NEVERTHELESS THE STANDARD PENTATONIC SCALE IS THE MAXIMAL SUB-SCALE OF THE DIATONIC WHICH IS CLOSED TO INTERVALS BY 5TH (7 SEMITONES) IN OTHER WORDS STARTING FROM A NOTE OF THE SCALE BY GOING UP OR DOWN A 5THS (7 SEMITONES) WE ARE AGAIN BACK TO A NOTE OF THE SCALE. THE DIATONIC IS NOT CLOSED. IT IS CLOSED ONLY IF WE TOLERATE EITHER AN INTERVAL OF  5TH OR OF  4TH. EVEN WIT THIS RESTRICTION BY MAKING SUCH MELODIES AS ABOVE AROUND INTERLEAVS BY 5TH, AND MOVING UP AND DOWN CREATES BEAUTIFUL MELODIES

What ever it is improvised with the previous rules , and also follows a balance between repetition (3 times) and resolution (4th time) will result in to simple joyful and beautiful melodies. 

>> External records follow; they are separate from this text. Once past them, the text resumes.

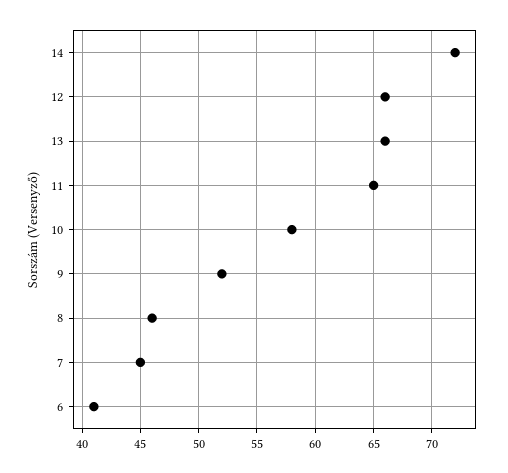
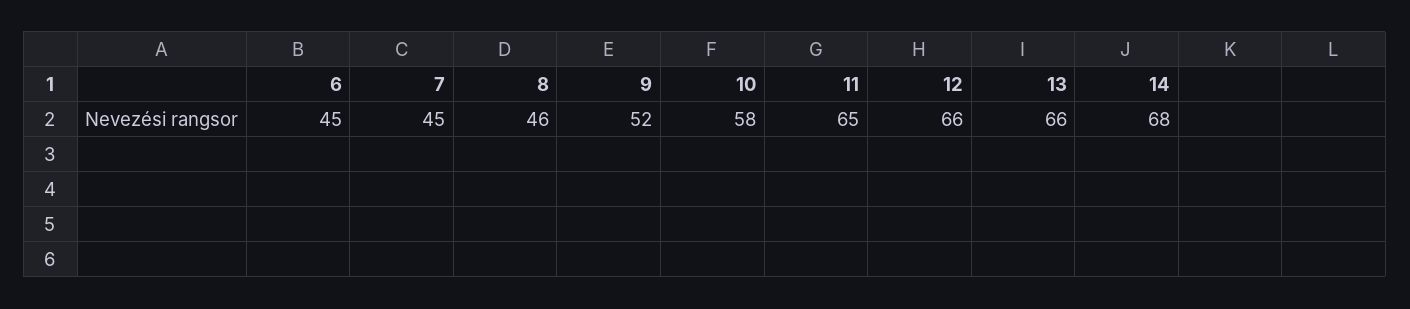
  {
-   "14": 72,
+   "14": 68,
    "12": 66,
    "13": 66,
    "11": 65,
    "10": 58,
    "9": 52,
    "8": 46,
    "7": 45,
-   "6": 41
+   "6": 45
  }

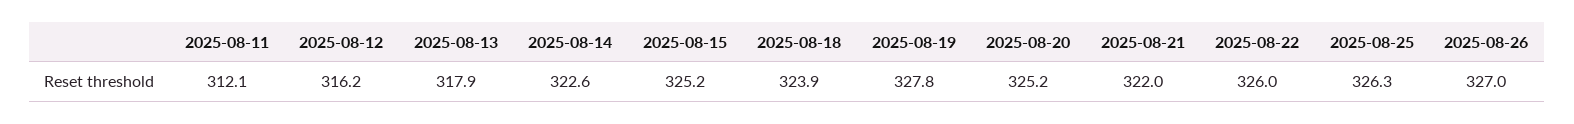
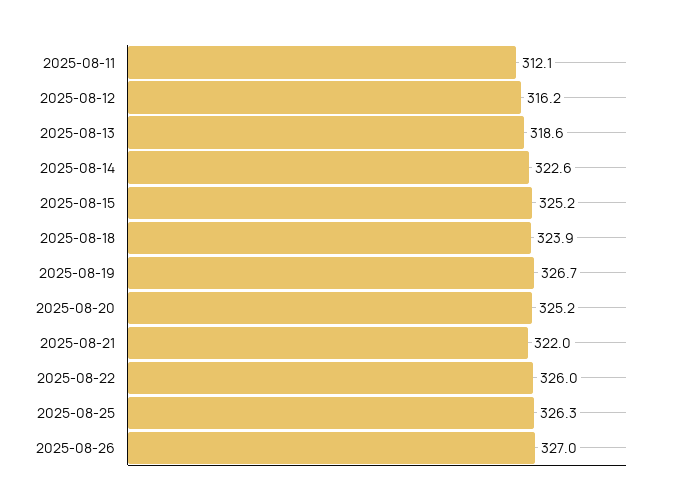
  {
    "2025-08-11": 312.1,
    "2025-08-12": 316.2,
-   "2025-08-13": 317.9,
+   "2025-08-13": 318.6,
    "2025-08-14": 322.6,
    "2025-08-15": 325.2,
    "2025-08-18": 323.9,
-   "2025-08-19": 327.8,
+   "2025-08-19": 326.7,
    "2025-08-20": 325.2,
    "2025-08-21": 322,
    "2025-08-22": 326,
    "2025-08-25": 326.3,
    "2025-08-26": 327
  }

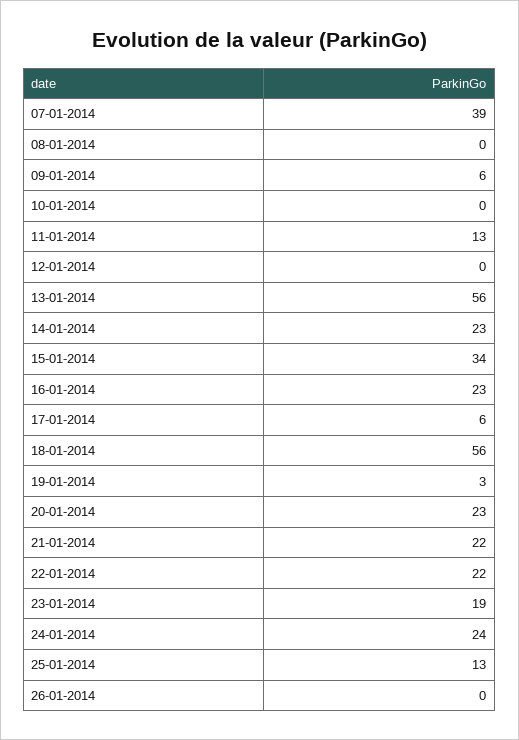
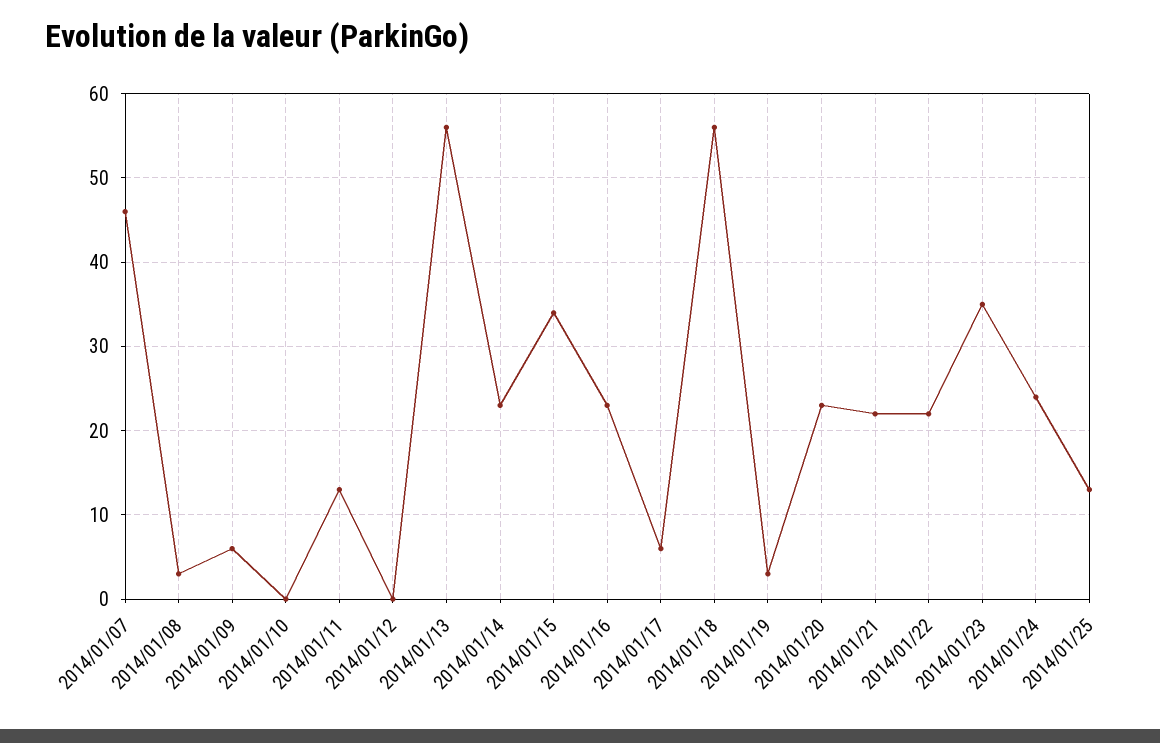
  {
-   "07-01-2014": 39,
+   "07-01-2014": 46,
-   "08-01-2014": 0,
+   "08-01-2014": 3,
    "09-01-2014": 6,
    "10-01-2014": 0,
    "11-01-2014": 13,
    "12-01-2014": 0,
    "13-01-2014": 56,
    "14-01-2014": 23,
    "15-01-2014": 34,
    "16-01-2014": 23,
    "17-01-2014": 6,
    "18-01-2014": 56,
    "19-01-2014": 3,
    "20-01-2014": 23,
    "21-01-2014": 22,
    "22-01-2014": 22,
-   "23-01-2014": 19,
+   "23-01-2014": 35,
    "24-01-2014": 24,
-   "25-01-2014": 13,
+   "25-01-2014": 13
-   "26-01-2014": 0
  }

We remind also the concept of harmonic simplicial sub-melody of the full melody.(posts 9,63,65,72 


 Harmonic simplicial sub-melody. Probably best method of creating first the simplicial sub-melody is based on preferring intervals distances of the notes of the simplicial sub-melody (opposite to the previous method) that are large intervals ,namely intervals of 5ths , 4th 6th or 8th.  . The simplicial sub-melody is somehow the centers of the final melody and most often it is one note per chord of the chord progression . It can also be considered as a very simple bass line parallel to the melody. So the rule to choose the simplicial sub-melody is the next
3.1) If we have two successive chords X(1) -> X(2) in the chord progression, and a is the note of the simplicial sub-melody belonging to chord X(1) , and b is the not of the simplicial sub-melody belonging to the chord X(2), then a->b is an interval in the following order of preference 5th, 4th, 8th, 6th. 

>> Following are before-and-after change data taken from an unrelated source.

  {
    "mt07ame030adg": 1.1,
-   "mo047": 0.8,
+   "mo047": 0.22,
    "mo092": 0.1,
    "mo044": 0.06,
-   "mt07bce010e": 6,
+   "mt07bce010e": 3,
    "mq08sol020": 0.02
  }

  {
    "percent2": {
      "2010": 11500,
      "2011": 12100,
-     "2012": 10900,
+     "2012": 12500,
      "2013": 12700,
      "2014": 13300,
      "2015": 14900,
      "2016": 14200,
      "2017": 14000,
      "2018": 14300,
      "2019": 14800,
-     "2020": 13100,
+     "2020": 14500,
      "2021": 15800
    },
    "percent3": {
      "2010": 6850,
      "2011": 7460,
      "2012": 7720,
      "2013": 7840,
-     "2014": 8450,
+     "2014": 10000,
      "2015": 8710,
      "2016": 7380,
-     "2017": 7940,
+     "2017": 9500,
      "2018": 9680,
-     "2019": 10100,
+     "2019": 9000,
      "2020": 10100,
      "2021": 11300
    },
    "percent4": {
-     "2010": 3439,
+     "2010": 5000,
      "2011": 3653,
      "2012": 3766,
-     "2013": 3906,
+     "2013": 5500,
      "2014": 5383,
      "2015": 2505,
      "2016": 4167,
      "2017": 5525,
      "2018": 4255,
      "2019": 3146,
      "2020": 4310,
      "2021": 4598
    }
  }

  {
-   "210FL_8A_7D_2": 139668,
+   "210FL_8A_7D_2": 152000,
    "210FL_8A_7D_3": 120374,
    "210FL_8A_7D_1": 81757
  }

If the X(1) -> X(2) are in a diatonic scale and in  the relation of resolution (succesive in the wheel by 4ths) e.g. G->C then we have 3 choices for a->b, the g->c, or b->e, or d->g. If the X(1) -> X(2) are in the relation of relative chords (two common notes) e.g. C->Em then we have 2 choices for a->b, c->g, or e->b. And if the X(1) -> X(2) are in the chromatic or complementary relation of  chords (roots that differ by one step of the scale) e.g. C->Dm, then we have one only choice or a->b, here the c->f. After we have defined the simplicial sub-melody then we create bridges between its notes by smaller intervals e.g. 3rds or 2nds.